Monitoring and Optimizing Site Performance Using Analytics

Nell VH February 9, 2024

How to Build an Effective Lead Nurturing Campaign

In this update, I want to share how I set up my analytics and how that helps me get the big picture of the overall performance of my site.

This helps me identify problems and decide what I need to do next.

What Analytics Tools Do You Recommend and Why?

When it comes to monitoring my site performance, I prefer to use Google Search Console instead of Google Analytics 4.

It’s much easier to use, particularly if you are focused on your organic traffic as it doesn’t show direct-to-site traffic or social media traffic. (although traffic from Facebook and YouTube is very valuable right now).

I also use the Side Kit by Google WordPress plugin. Some people say that this plugin has affected their site performance and that Google won’t rank them. However, I have tons of sites, all of them have this plugin installed, and I have not experienced any issues.

Side Kit allows you to monitor your analytics, search console, and AdSense all in one WordPress plugin.

I sometimes use GA4 to see the user behavior, demographics, or heatmaps, but for now, let’s focus only on Google Search Console.

How Do You Define and Track Key Performance Indicators (KPIs)?

First up, I go into Google Search Console, and sort the pages by clicks. I then make a note of the top 20 and the bottom 20 pages.

This helps me see which of my site pages are performing well, and which pages are underperforming.

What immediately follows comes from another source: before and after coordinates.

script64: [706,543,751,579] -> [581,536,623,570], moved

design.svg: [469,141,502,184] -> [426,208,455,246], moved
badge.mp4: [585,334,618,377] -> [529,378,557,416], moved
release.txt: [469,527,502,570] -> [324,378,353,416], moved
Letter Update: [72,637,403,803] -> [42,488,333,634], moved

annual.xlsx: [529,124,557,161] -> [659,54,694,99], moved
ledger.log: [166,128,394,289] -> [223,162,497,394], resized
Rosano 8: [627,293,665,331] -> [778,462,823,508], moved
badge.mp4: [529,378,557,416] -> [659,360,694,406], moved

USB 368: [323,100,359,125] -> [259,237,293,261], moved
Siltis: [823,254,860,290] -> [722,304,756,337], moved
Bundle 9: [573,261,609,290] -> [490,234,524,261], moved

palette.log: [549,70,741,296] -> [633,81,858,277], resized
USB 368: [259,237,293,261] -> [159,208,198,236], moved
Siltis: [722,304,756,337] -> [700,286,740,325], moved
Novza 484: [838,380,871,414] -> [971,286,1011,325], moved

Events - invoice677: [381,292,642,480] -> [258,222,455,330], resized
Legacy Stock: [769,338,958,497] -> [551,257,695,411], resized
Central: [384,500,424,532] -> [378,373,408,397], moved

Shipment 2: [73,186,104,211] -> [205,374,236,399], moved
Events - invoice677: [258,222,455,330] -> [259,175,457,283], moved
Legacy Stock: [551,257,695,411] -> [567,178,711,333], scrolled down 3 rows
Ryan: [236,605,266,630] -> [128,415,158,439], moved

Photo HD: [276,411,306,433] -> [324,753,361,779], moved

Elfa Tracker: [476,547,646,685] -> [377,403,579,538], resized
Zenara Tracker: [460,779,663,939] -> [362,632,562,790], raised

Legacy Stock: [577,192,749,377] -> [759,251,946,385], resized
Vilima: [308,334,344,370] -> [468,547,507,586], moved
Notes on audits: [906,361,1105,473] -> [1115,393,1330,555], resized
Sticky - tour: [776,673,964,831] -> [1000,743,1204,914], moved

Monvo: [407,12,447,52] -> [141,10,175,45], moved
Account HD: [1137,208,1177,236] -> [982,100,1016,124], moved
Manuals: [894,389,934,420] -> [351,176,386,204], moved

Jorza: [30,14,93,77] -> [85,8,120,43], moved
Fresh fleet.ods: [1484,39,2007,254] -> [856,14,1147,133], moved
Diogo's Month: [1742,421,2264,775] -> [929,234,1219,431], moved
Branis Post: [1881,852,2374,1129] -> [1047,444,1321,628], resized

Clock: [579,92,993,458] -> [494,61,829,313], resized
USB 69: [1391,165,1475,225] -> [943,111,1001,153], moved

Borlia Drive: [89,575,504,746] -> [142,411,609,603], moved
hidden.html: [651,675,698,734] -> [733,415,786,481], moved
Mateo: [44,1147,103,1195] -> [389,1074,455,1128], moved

I go into each page and make sure everything is ok. I have a checklist that I usually follow, covering each aspect of the page. For example:

  1. Check the publish date
  2. Is the intro correct?
  3. Is the outline correct?
  4. Etc

When it comes to optimizing the article intro, I have created a custom GPT. You can search for it in ChatGPT by typing ‘SEO Intro Builder’ if you would like to use it yourself.

Simply type in the topic you want to write an intro for and it will write a good intro using my personal formula. It even includes a scoring system to rate the intro, so feel free to use it for your own articles.

Okay, let’s go back to the Search Console.

Every month, or sometimes every week, I optimize the top 20 pages on my site.

These are the top-ranked articles, so you may think that there is nothing further to optimize, but if you look at the performance graph, you can investigate any spikes or dips to find areas to optimize.

In the case of the example shown in the video, there was a spike in the number of queries related to my page. I can then optimize that page’s content to make sure that it addresses all of those queries.

Then I have a look at the bottom 20 pages.

If you click the pencil icon under the date heading, you can compare your performance over the last 28 days with the previous period.

This helps you track whether your page clicks have increased or decreased. If your clicks are lower this month compared to last month, that’s a sign you need to optimize your article.

So I just track the top 20 and bottom 20 articles every month and optimize them where I can.

Can You Provide Insights on User Behavior and Engagement?

When checking the user behavior and engagement, I don’t do anything fancy. I just check the heatmap.

If someone reads the heading and continues to scroll down past the intro, in most cases they will read the article most of the way through.

At the end of the day, if it’s a good quality article, the users will read it.

So focus on quality and don’t get too distracted by other metrics.

You should also make sure that your site is optimized for mobile devices.

That’s all for this update. See you next month!